How can the proposed information design techniques be extended to more complex auction formats, such as multi-slot auctions or auctions with budget-constrained bidders

The proposed information design techniques can be extended to more complex auction formats by adapting the signaling schemes to accommodate the specific characteristics of these auctions. For multi-slot auctions, where multiple items are being auctioned simultaneously, the signaling scheme can be modified to consider the allocation of multiple slots to different bidders. This would involve designing signals that reveal information about the optimal allocation of slots based on the bidders' values and the auctioneer's knowledge. In auctions with budget-constrained bidders, the signaling scheme can be tailored to provide information that helps bidders make optimal bidding decisions within their budget constraints. This could involve signaling the expected return on investment for different bid amounts, taking into account the bidders' budget limitations. Overall, the extension to more complex auction formats would require a careful analysis of the specific auction dynamics and constraints to design signaling schemes that maximize revenue while ensuring truthful bidding behavior from the bidders.

What are the implications of the optimal signal ratio being at most 1

The implication of the optimal signal ratio being at most 1 is that the signaling scheme tends to focus on providing information that aligns with the bidders' true values rather than overly specific or targeted information. This limitation on the signal ratio prevents the signaling scheme from becoming too persuasive or manipulative, ensuring that bidders continue to bid truthfully based on their actual values per click. This observation relates to the concept that too "fine-grained" targeting information may lead to a thin market. When information provided to bidders becomes too specific or tailored, it can reduce competition in the auction by discouraging certain bidders from participating.
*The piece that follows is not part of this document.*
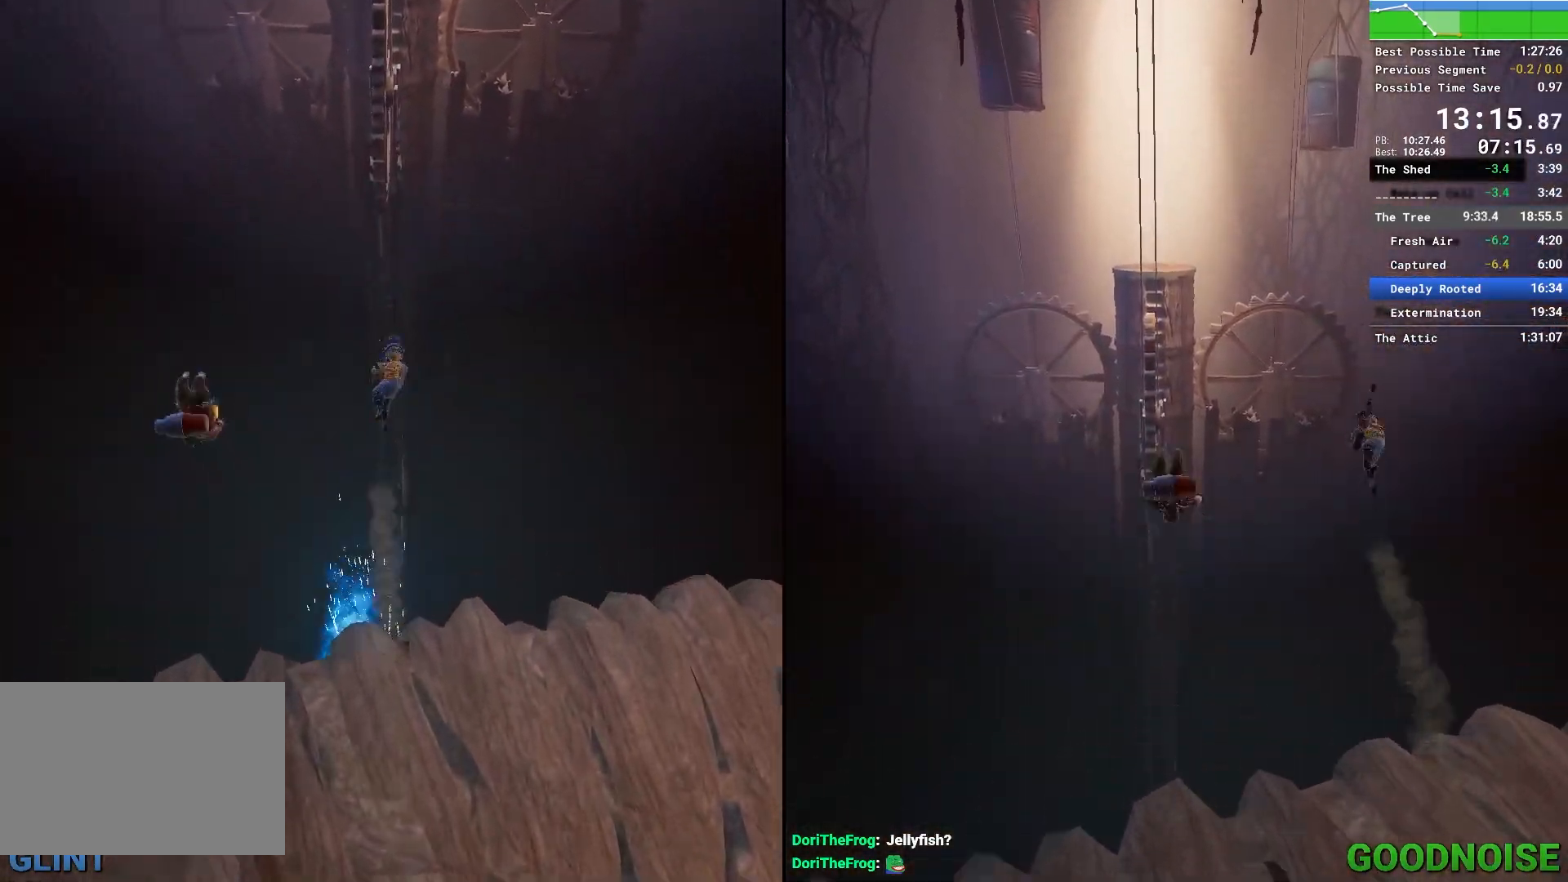
{"keys": ["w"], "mouse": [], "events": []}
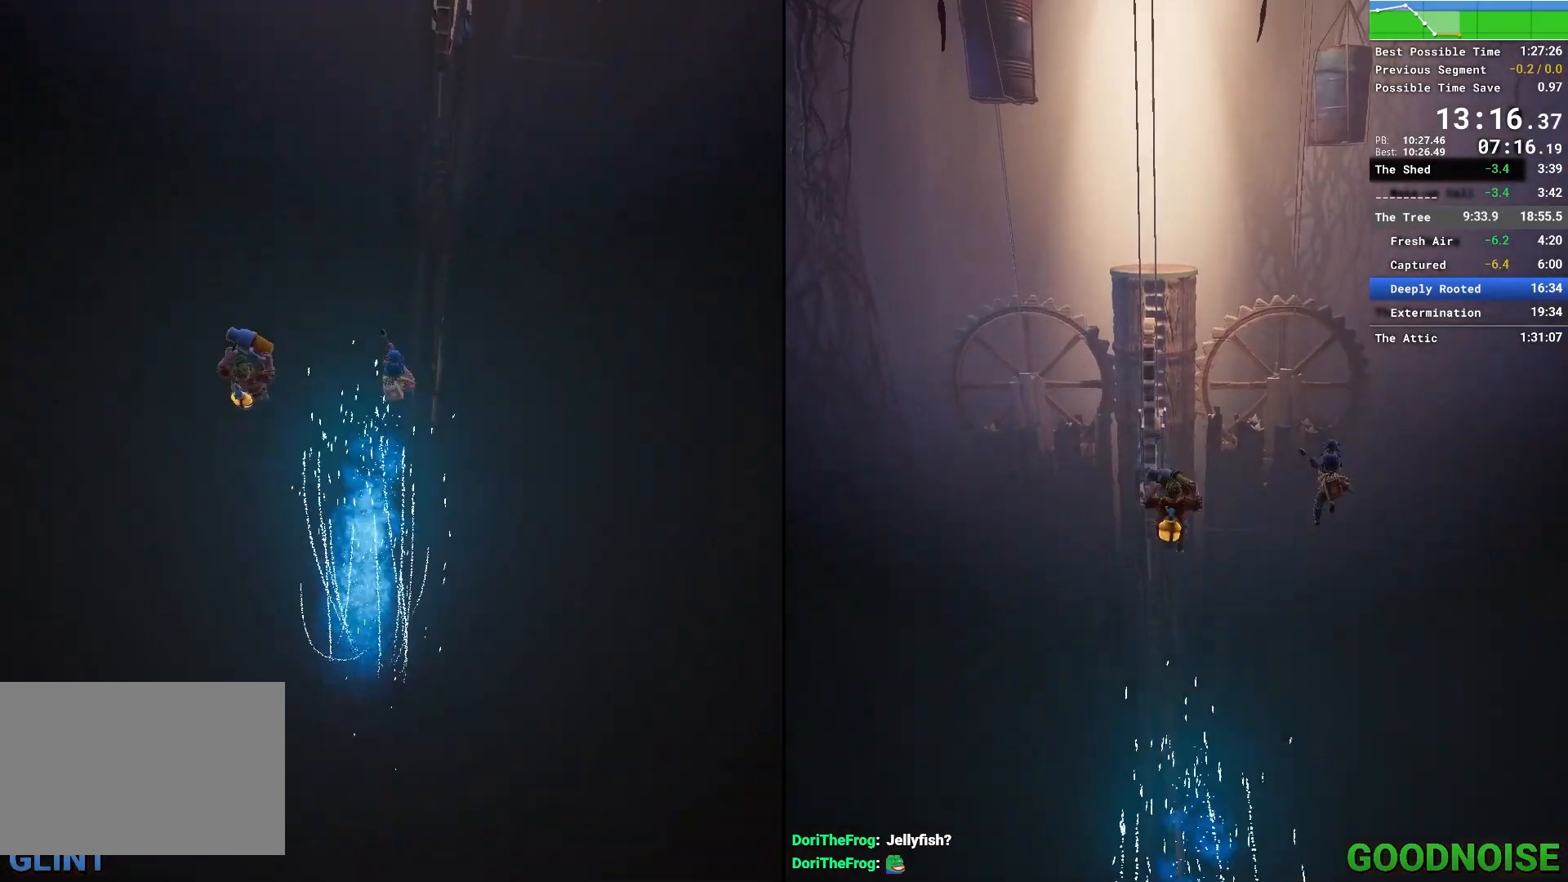
{"keys": [], "mouse": [], "events": [[367, "w", "up"]]}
By limiting the signal ratio to be at most 1, the signaling scheme strikes a balance between providing relevant information to bidders and maintaining a competitive auction environment.

How does this relate to the observation that too "fine-grained" targeting information may lead to a thin market

The insights from this work on click-through auctions can be applied to other settings where the revealed information affects the mechanism but not the agents' behaviors. One such application could be in personalized pricing strategies, where the seller uses information about the buyer's preferences or willingness to pay to optimize pricing decisions. In this context, the seller can design signaling schemes that reveal personalized pricing options based on the buyer's characteristics, without influencing the buyer's decision-making process. By leveraging the principles of information design from click-through auctions, the seller can maximize revenue by offering tailored pricing options while ensuring that buyers continue to make decisions based on their true valuation of the product or service.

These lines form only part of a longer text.